··· Extract
We’ve been wondering in this space recently about the kind of world the next generation will inherit. Clearly the trend for the long haul points to a shift of power, and a migration of wealth, from West to East. As we routinely report, the roaring Asian economies have amassed enormous piles of foreign reserves, much of it in US Treasuries.
In part due to this shift, these economies – China, India, Brazil, etc. – command an increasingly important role in the geopolitical arena. In addition, these New Economies on the Block are forging important trade ties with each other and inking deals to secure their mutually beneficial future, ex-US.
The United States, meanwhile, is up to its ears in ever-mounting debt…both to its creditor nations in the Middle and Far East and, to an even larger extent, to its own citizens.
And so we ask ourselves, will the young Johnnie and Jenny Smiths of the West be able to bluff their way through the next round of negotiations with a pair of twos? Or will the Changs, Patels and Ahmeds of the world call their bluff and take them to the cleaners?
······
• **Work task 1**: In the commentary on the shift of wealth from West to East, transcribe the words between "We’ve been wondering" and "beneficial future, ex-US.", inclusive.
• **Work task 2**: Render this sentence from the commentary on the shift of wealth from West to East in Spanish: "Clearly the trend for the long haul points to a shift of power, and a migration of wealth, from West to East."
• **Work task 3**: Condense the paragraph of the commentary on the shift of wealth from West to East that begins "In part due to this shift" into a bulleted list that keeps its main facts.
··· Given entries
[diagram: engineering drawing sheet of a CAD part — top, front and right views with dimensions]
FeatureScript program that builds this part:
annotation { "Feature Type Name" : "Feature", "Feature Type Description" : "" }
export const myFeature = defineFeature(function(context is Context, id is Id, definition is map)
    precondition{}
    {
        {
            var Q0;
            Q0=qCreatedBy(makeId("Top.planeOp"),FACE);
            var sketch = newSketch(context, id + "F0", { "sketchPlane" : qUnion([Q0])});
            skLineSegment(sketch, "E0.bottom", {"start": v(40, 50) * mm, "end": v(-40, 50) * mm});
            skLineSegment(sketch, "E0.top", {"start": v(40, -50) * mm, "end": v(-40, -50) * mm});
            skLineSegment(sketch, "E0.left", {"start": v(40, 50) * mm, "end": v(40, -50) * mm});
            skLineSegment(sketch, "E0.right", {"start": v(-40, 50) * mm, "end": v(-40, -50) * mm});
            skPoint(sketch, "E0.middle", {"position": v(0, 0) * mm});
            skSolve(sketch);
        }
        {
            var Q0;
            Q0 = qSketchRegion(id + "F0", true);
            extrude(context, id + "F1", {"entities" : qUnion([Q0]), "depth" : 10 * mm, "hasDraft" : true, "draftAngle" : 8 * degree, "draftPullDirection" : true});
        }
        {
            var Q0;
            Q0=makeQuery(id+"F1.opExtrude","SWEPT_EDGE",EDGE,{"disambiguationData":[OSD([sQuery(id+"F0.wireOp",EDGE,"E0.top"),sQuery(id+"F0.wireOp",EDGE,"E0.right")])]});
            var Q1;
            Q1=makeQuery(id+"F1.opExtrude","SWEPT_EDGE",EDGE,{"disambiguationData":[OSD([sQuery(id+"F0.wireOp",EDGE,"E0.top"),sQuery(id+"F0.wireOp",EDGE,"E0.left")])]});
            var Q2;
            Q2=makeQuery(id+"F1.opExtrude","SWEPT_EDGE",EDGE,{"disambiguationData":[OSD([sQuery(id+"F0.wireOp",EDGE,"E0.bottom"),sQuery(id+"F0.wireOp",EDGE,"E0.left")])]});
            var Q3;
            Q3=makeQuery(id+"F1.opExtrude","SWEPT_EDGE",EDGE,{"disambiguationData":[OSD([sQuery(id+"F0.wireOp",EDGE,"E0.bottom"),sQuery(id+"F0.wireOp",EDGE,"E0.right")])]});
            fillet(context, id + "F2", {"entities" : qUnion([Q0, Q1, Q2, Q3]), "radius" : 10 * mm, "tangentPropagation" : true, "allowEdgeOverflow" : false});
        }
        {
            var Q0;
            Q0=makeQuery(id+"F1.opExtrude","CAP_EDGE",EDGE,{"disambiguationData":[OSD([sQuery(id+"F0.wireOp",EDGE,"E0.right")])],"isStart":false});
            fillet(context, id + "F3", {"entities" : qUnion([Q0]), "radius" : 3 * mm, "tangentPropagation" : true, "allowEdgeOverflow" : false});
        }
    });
······
• **Reply 1**:
We’ve been wondering in this space recently about the kind of world the next generation will inherit. Clearly the trend for the long haul points to a shift of power, and a migration of wealth, from West to East. As we routinely report, the roaring Asian economies have amassed enormous piles of foreign reserves, much of it in US Treasuries.
In part due to this shift, these economies – China, India, Brazil, etc. – command an increasingly important role in the geopolitical arena. In addition, these New Economies on the Block are forging important trade ties with each other and inking deals to secure their mutually beneficial future, ex-US.

• **Reply 2**: Claramente, la tendencia a largo plazo apunta a un desplazamiento del poder y a una migración de la riqueza de Occidente a Oriente.

• **Reply 3**:
- Partly because of this shift, economies such as China, India and Brazil hold an increasingly important geopolitical role.
- These economies are forming important trade ties with one another.
- They are signing deals to secure a mutually beneficial future that excludes the US.